Don’t expect that your 11 year old will be able to have the executive functioning skills of other kids their age. Expect them to have approximately the same skills and maturity level as kids 3 years younger than them.

“Don’t expect that your 11 year old will be able to have the executive functioning skills of other kids their age. Expect them to have approximately the same skills and maturity level as kids 3 years younger than them.”

Other Challenges

We noticed early on that Jacob had trouble showing affection and communicating with our pets and livestock. This was especially true when it came to horseback riding. I started riding horses solo around age 3 (maybe 2) and enjoying horses and riding is a large part of who I am. My husband doesn’t enjoy riding these days because it makes him too sore for work, but he enjoyed riding horses in his childhood. Even now at 14 years old, Jacob is not a confident rider who can communicate basic instructions to a horse even though he has been riding with me his whole life. I have accepted this is who he is and I don’t try to force him to change. I just try to enjoy the time we spend together.

A few years ago, we discovered the one animal that Jacob does enjoy interacting with is CATS. Apparently, he’s a cat person, which is fine. It just blows my mind that, in a family of animal lovers, he exclusively likes cats as a pet.

The Latest Research

Guess what?! When I was preparing to write this blog post, I came across an article on AgWeek.com entitled “ADHD Receives New Scrutiny for its Benefits, Particularly for Farmers.” In summarizing the article (which is fascinating and you should go read it now!), ADHD is likely hereditary and farmers worldwide have much higher incidence of ADHD than other professions that we are aware of. The unique benefits of ADHD such as hyper focus, functioning on less sleep, risk taking and bouncing back from failure more easily are being viewed as giving farmers with ADHD a natural advantage in a challenging occupation.

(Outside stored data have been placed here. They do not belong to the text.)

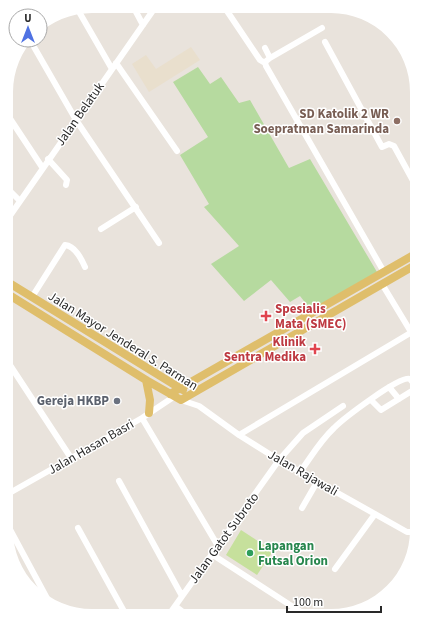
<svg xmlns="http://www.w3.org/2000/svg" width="423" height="622" font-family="'Source Sans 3',sans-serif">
<rect width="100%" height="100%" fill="#e9e3dc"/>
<path fill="#e9dfcd" d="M191,47L200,60L149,92L132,64L146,55L156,69Z"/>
<path fill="#b6da9f" d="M198,67L210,84L221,77L239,103L250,100L289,168L310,159L377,272L311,310L300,296L290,302L271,280L244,301L211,264L239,246L204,207L209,204L180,155L208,137L173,82Z"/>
<path fill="#c6e09c" d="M241,530L273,551L257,575L226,555Z"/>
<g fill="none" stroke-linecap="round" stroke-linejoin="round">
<path stroke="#fff" stroke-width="6" d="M225,8L260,60L265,63
M78,10L112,69
M135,10L143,25
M30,40L76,120L159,243
M325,42L382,147L389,144L394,146L417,188
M265,48L270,58L265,62L266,66L384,272
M270,58L322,28
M116,63L177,151
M7,114L42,167
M48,159L67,180L66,185
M7,188L19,200
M7,220L154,9
M101,229L136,207
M382,284L411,332
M32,297L65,245C75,246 81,258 85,267
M6,359L71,458
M389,387L399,399
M181,400L199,406L239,435L279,460L407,532H417
M142,418L218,546
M239,435L417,329
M300,472C311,457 320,441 334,428C343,419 400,375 410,379L416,386L415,389L381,410L371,400
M119,481L182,596
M6,495L142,418L175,396
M302,508L317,482
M6,522L49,602
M78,528L126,615
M213,555L307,616
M335,569L375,514
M175,606L188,616
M168,616L279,460L303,433L343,406"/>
<path stroke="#dfbe6b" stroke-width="8" d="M6,281L183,390
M6,293L146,380L181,400L417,264
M146,380L150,400L149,413
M170,394L417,253"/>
</g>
<circle fill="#8d6e63" stroke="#fff" stroke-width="1.5" cx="397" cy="121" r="4"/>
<g fill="#e0444e" stroke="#fff" stroke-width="1.5">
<path d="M264 310h4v4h4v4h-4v4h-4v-4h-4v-4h4z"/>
<path d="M313 343h4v4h4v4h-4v4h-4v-4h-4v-4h4z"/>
</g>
<circle fill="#6b7280" stroke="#fff" stroke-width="1.5" cx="117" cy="401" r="4"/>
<circle fill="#2e9e5b" stroke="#fff" stroke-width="1.5" cx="250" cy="553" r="4"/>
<g text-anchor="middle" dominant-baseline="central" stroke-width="3" stroke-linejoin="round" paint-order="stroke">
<g font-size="13" fill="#292929" stroke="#fff">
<text transform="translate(80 114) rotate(-55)">Jalan Belatuk</text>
<text transform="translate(123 341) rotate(32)">Jalan Mayor Jenderal S. Parman</text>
<text transform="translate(91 447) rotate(-30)">Jalan Hasan Basri</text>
<text transform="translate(303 473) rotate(30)">Jalan Rajawali</text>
<text transform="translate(224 538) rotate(-54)">Jalan Gatot Subroto</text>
</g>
<g font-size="13" font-weight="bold" fill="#785e54" stroke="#fff" text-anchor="end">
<text x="389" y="114">SD Katolik 2 WR<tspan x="389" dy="15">Soepratman Samarinda</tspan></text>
</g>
<g font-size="13" font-weight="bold" fill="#be3a42" stroke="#fff" text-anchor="start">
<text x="275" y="309">Spesialis<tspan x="275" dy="15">Mata (SMEC)</tspan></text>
<text x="306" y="342" text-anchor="end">Klinik<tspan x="306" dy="15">Sentra Medika</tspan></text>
</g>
<g font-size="13" font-weight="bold" fill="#5b616d" stroke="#fff" text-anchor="end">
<text x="109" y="401">Gereja HKBP</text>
</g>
<g font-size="13" font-weight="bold" fill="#27864d" stroke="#fff" text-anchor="start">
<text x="258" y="546">Lapangan<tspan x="258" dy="15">Futsal Orion</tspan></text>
</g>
</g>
<path d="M0 0H423V622H0ZM92 13H331A79 79 0 0 1 410 92V530A79 79 0 0 1 331 609H92A79 79 0 0 1 13 530V92A79 79 0 0 1 92 13Z" fill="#fff" fill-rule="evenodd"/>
<g transform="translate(28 28)"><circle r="19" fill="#ffffff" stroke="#a9a9a9"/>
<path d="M0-3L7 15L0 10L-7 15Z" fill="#4f72e3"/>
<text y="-6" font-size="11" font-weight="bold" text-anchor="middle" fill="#292929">U</text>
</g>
<path d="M287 606v6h94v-6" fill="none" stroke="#292929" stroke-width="2"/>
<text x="293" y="606" font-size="12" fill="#292929" stroke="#ffffff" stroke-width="3" paint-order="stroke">100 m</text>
</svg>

My Expectations When Raising ADHD Kids on the Farm

  1. You CAN expect them to forget the task you just asked them to do, sometimes immediately. Be prepared to “babysit” them until the task is completed fully.
  2. You CAN expect them to forget to close the gate.
  3. Everyone learns and communicates differently. Try to find what works best for your child. Getting direct eye contact and repeating the information back to you helps make sure the message gets across.
  4. ADHD kids are always looking for more stimulation or an adrenaline rush. Be prepared for this or supply safe ways for them to have fun.
  5. Expect your child to be impulsive and not think things through before acting.
  6. Your ADHD child will be discouraged if they feel like they’re always getting in trouble when they are “trying” to do what you asked. Work on positive reinforcement and accountability, even when you’re frustrated.
  7. You WILL be frustrated. It’s character building for us adults. Breathe through it.
  8. Your ADHD child WILL BE emotionally and mentally less mature than other kids their age. Do not set higher expectations for their abilities than they can reach. Set attainable goals and build on success.
  9. They WILL wreck your 4-wheeler into your truck immediately after you just warned them about driving recklessly. It WILL happen.
  10. “We can’t have nice things.” This is our motto. Don’t put a high value on material things because your kids will break it, wreck it, burn it down, etc. Our kids are what’s truly important. Teach them and guide them to become the successful adults they can be. Enjoy the ride!